I always thought that all Poly Vinyl Acetate (PVA) “white” glues were equivalent. Here in Canada the most common brand is LePage “Multi-purpose white glue”, while in the USA it is probably Elmer’s “Glue-All”.
I have both and was interested in which might be better for gluing ballast and scenery materials. To see if there was any obvious difference, I poured a small amount of each onto a plastic lid and let them dry. After one day, I was surprised to see a very marked difference between the two glues. You can see it in the photo.
Both were peeled off of the lid and flexed. The LePage immediately snapped in two, while the Elmer’s simply bent. I left them for a few more days to see if the Elmer’s would dry out some more and become brittle, but after many days it is still very flexible.
Exactly how this will affect their use as a scenery glue is not clear to me, but I would think that a little flexibility for scenery would be a good thing, so I’ll keep using Elmer’s as long as I can get it.
I am getting back to installing rock casting along a couple of steep slopes near the staging yards. I have been unhappy with using dilute washes of acrylic paint to stain the plaster rocks, as it is hard to control the colour you get, and any differences in plaster density show up as unnatural variations. This is especially noticeable when a different material is used to fill in between the plaster castings, such as spackling paste or some other filler. Patching between casting is necessary to blend the rock work into one seamless continuum, and any indication of where the joints are is very distracting. I had experimented with mixing special blends of different plasters to achieve the right density so that it would absorb the stain equally to the cast in place rocks, but this approach never really worked well and it was a lot of hassle.
A much better way was found during some searching online. I remembered that Joel Bragdon uses a plastic foam material for his “Geodesic Foam Scenery” approach. This hardens to a plastic that does not accept stain at all, so I figured that he must have a different way of colouring his rock castings. While I do not use his foam material, I thought the idea would be worth pursuing.
He says that because the foam will not accept stain, it is necessary to paint it with thin washes. The trick here is that he first primes the castings with artists “Gesso” before applying the washes.

(PROBLEMS TO SOLVE):
a – Please rewrite the scenery article from "A much better" to "applying the washes.", putting "glazes" in place of "washes".
b – Using the scenery article, mark each statement yes or no and quote the words that settle it: (i) The LePage glue snapped in two when flexed. (ii) The author uses Joel Bragdon's foam material. (iii) After many days, the Elmer's glue became brittle.
c – Continue the scenery article from its last sentence.
The lines after this come from a separate source.

(DATASET CONTENT):

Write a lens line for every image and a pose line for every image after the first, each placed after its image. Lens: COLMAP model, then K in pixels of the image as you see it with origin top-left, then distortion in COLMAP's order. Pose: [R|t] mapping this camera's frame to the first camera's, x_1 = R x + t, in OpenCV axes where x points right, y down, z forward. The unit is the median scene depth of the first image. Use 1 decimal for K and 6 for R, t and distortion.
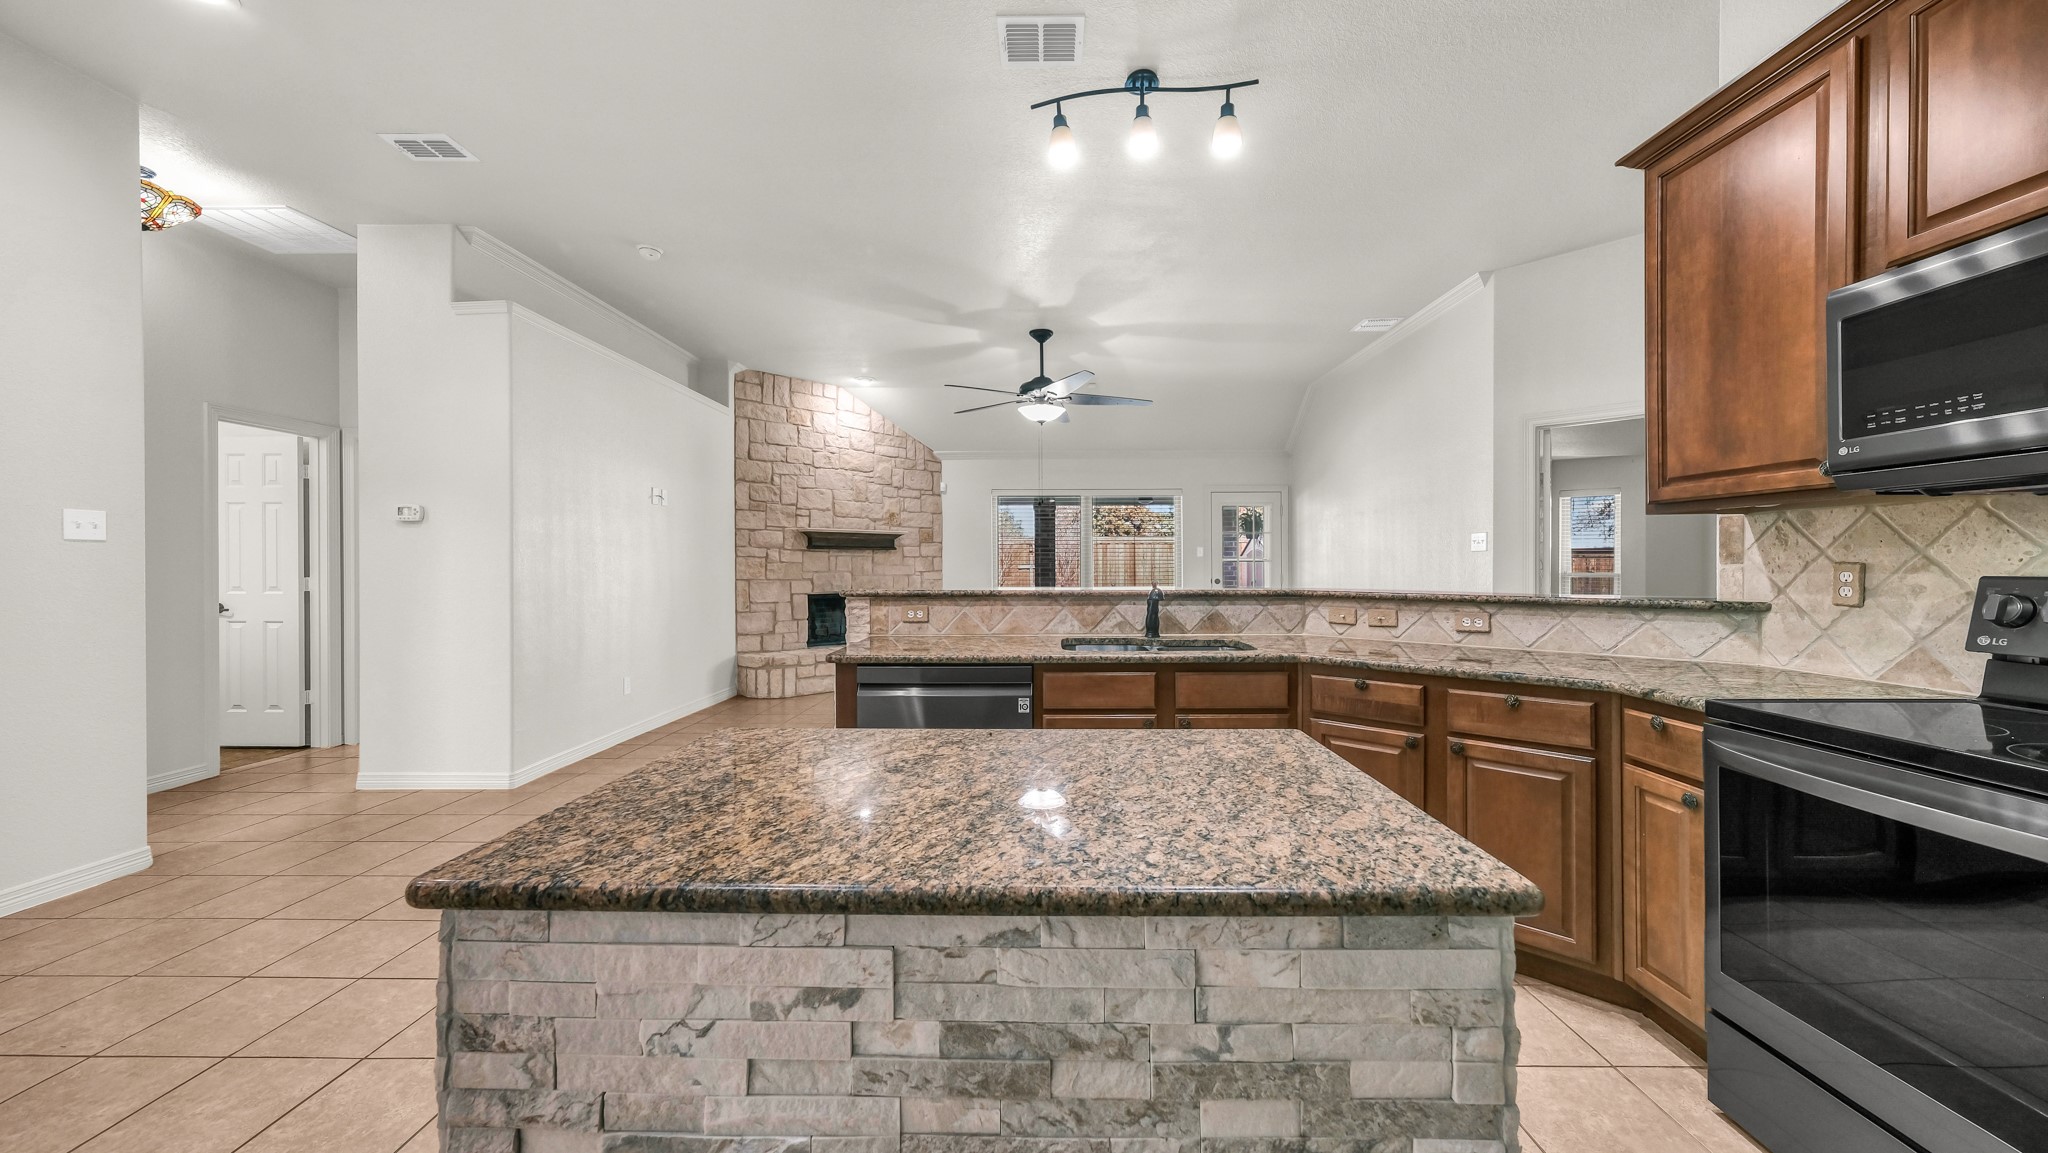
lens RADIAL K [[735.3, 0, 1031.8], [0, 735.3, 568.1], [0, 0, 1]] dist [-0.000193, 0.001702]
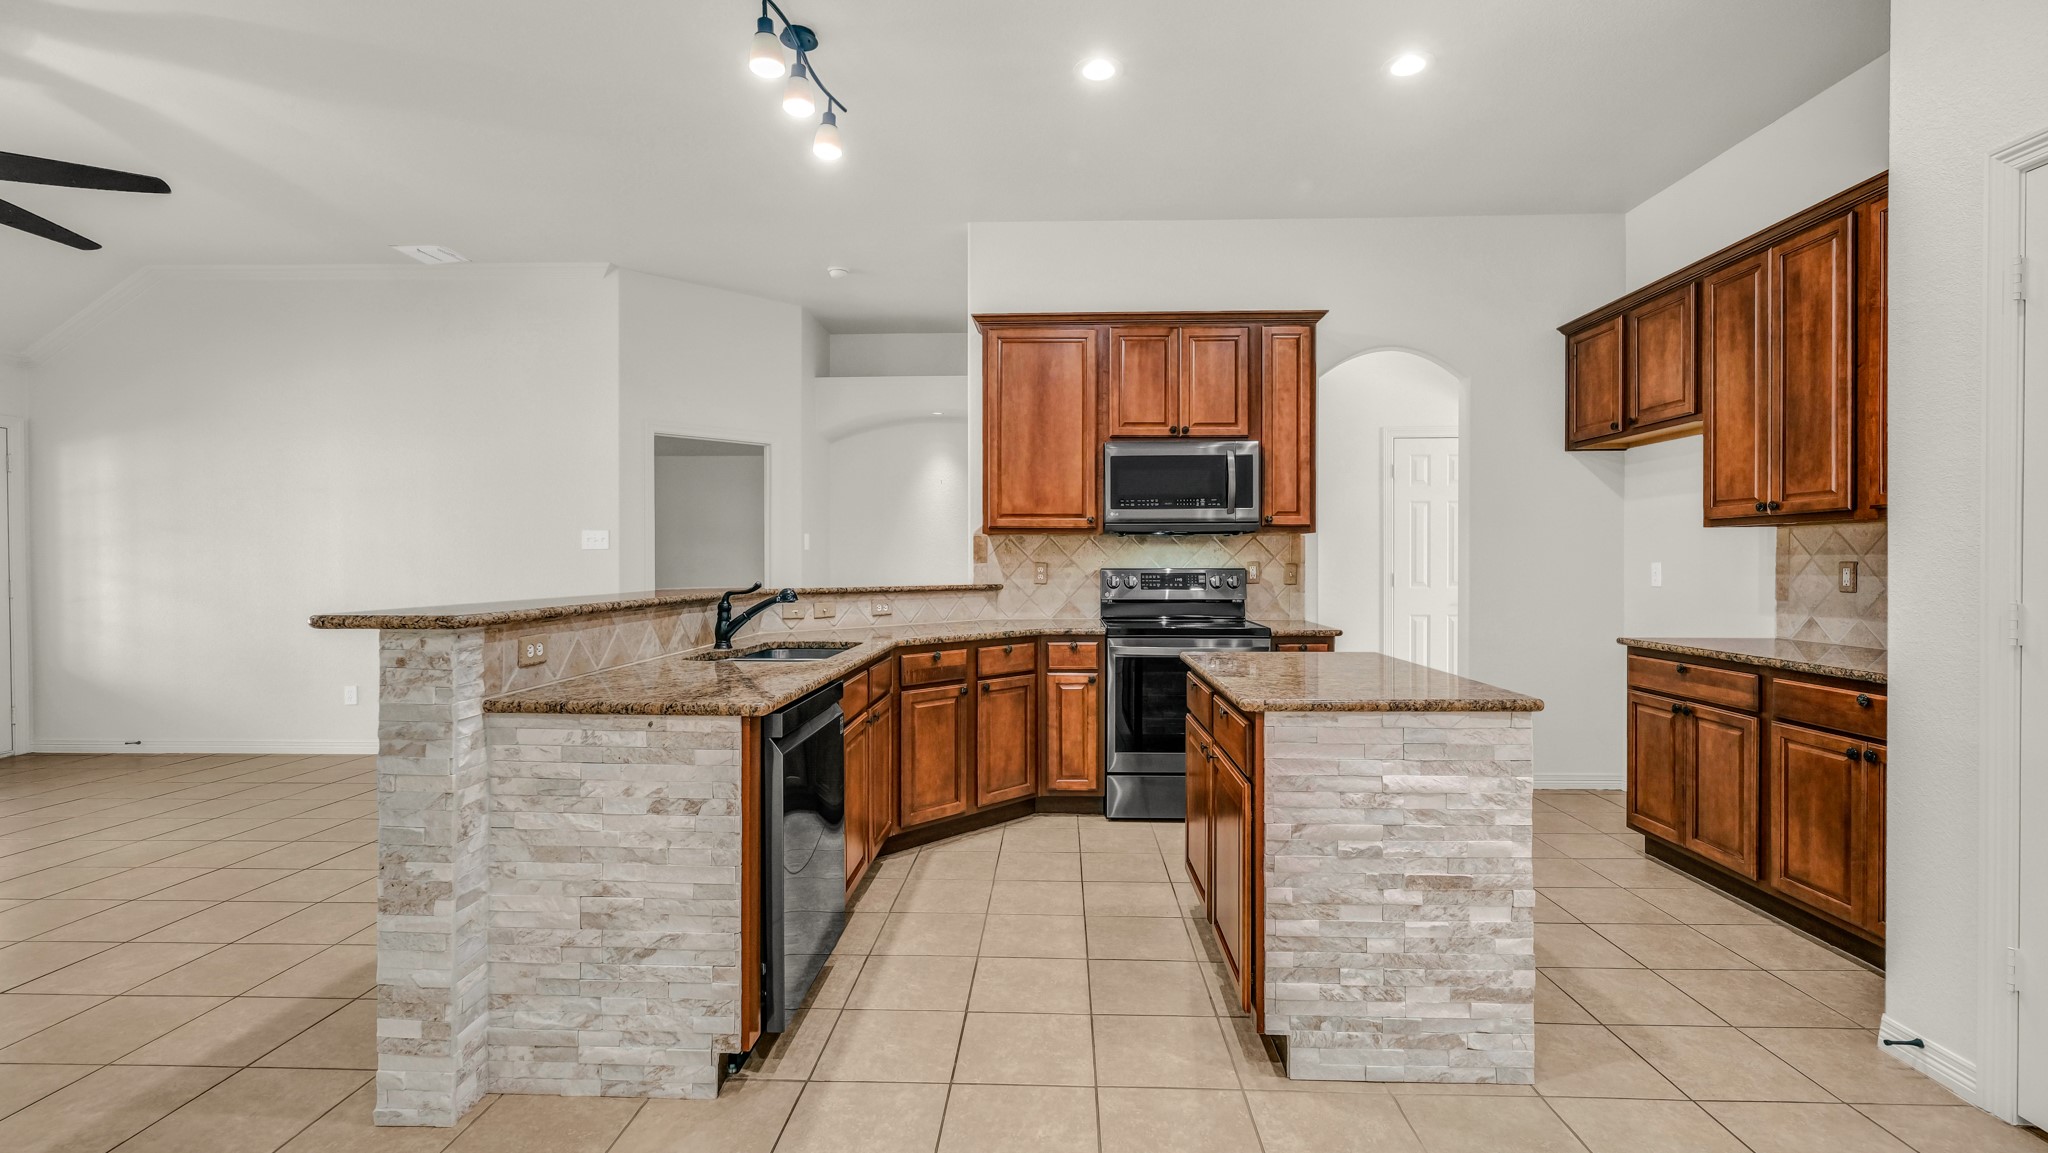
lens RADIAL K [[901.4, 0, 1044.2], [0, 901.4, 577.7], [0, 0, 1]] dist [0.001500, 0.000346]
pose [[0.008156, -0.015321, 0.999849, -0.392636], [0.003754, 0.999876, 0.015291, -0.001157], [-0.999960, 0.003629, 0.008212, 0.274111]]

(ANSWERS TO THE EXERCISE):
a –
A much better way was found during some searching online. I remembered that Joel Bragdon uses a plastic foam material for his “Geodesic Foam Scenery” approach. This hardens to a plastic that does not accept stain at all, so I figured that he must have a different way of colouring his rock castings. While I do not use his foam material, I thought the idea would be worth pursuing.
He says that because the foam will not accept stain, it is necessary to paint it with thin glazes. The trick here is that he first primes the castings with artists “Gesso” before applying the glazes.

b –
(i) Yes: "The LePage immediately snapped in two"
(ii) No: "While I do not use his foam material"
(iii) No: "after many days it is still very flexible"

c –
He explains further why this is the best material for the job, because, basically, this is exactly what it was designed for – acting as a base to receive paint and other materials. I figured that this should also work for basic plaster rocks castings, and pretty much any other material, as the colour goes on top of the Gesso. Long story short, it works very well, and the bonus is that anything can be used as a filler for the castings, without having to worry about how porous it is (or is not!). And, if everything goes completely wrong with the colours it is very easy to simply apply another coat of Gesso overtop of everything and start afresh.
One small problem popped up with applying white Gesso to white plaster. It is not easy to see if it is all covered when you are looking at brilliant white on white. A simple solution is to spray a very light coat of brown acrylic paint wash on the castings to give them just enough colour to tell where the Gesso was. Any colour will do as it will not be seen. You only need enough to give a bit of contrast with the pure white Gesso. I tried tinting the Gesso but found that it messed with the wash colours too much. Best to have pure white under the washes.
Ok, so now I have a great way to colour the rocks, but what colours to use? Everyone says to use photographs of the rocks you are modelling, and that is a great idea, but how do you achieve a specific colour if you are not an artist? Well, the engineer in me said that I need some formulas to follow, so I made a sample casting and set about to colour it in a patchwork quilt of colour combinations so that I would know what worked well and what didn’t.
The casting was primed with Gesso in the usual way, and then stripes of colour were applied horizontally and allowed to completely dry. The next day I added the same set of colours going across the first set of stripes, so that I ended up with a checkerboard of colour combinations to use as a reference. Some of the combinations are completely useless to what I am modelling, but some other combinations look pretty good, and they are combinations that I would have never thought would work. This just goes to show how bad I am at judging colours!
An interesting observation is that for squares that have the same two colours applied, the end result can be quite different, depending on which colour was applied first. The last layer tends to puddle in the cracks and corners and imparts an extra measure to the overall look. Cracks tend to be in shadow and should therefore be darker, so it seems that the best approach is to always add the darkest colour last.
These two photos are a good example of just how difficult it is to capture specific colours reliably. Both of these photos were taken in the exact same place, under the same lights with the same iPhone, and yet the colour of the manila file folder beneath the casting is very different between them. All I can imagine is that the automatic white balance of the camera was affected by the different colours on the rock. The first is the more accurate colour, whereas the second has a very blue cast as witnessed by the grey stripe being almost purple on my monitor.
Now all I have to do is find the square that matches the overall colour that I want, and I’ll know the formula to achieve it. I can always add a third layer (or more) in spots to add subtle highlights, and this can be done at any time in the future, because it is just paint on the surface and not a stain that soaks into the plaster.
And, by thinning the acrylic paint on the brush by simply dipping it in water without a specific dilution will result in a natural variation of colour intensity, which is also a good thing.
Now I have about six feet of rocks to paint, so I better get busy!
Now that we have the ballast neatly placed between the ties and not on top of them, we need to fix it with some sort of adhesive.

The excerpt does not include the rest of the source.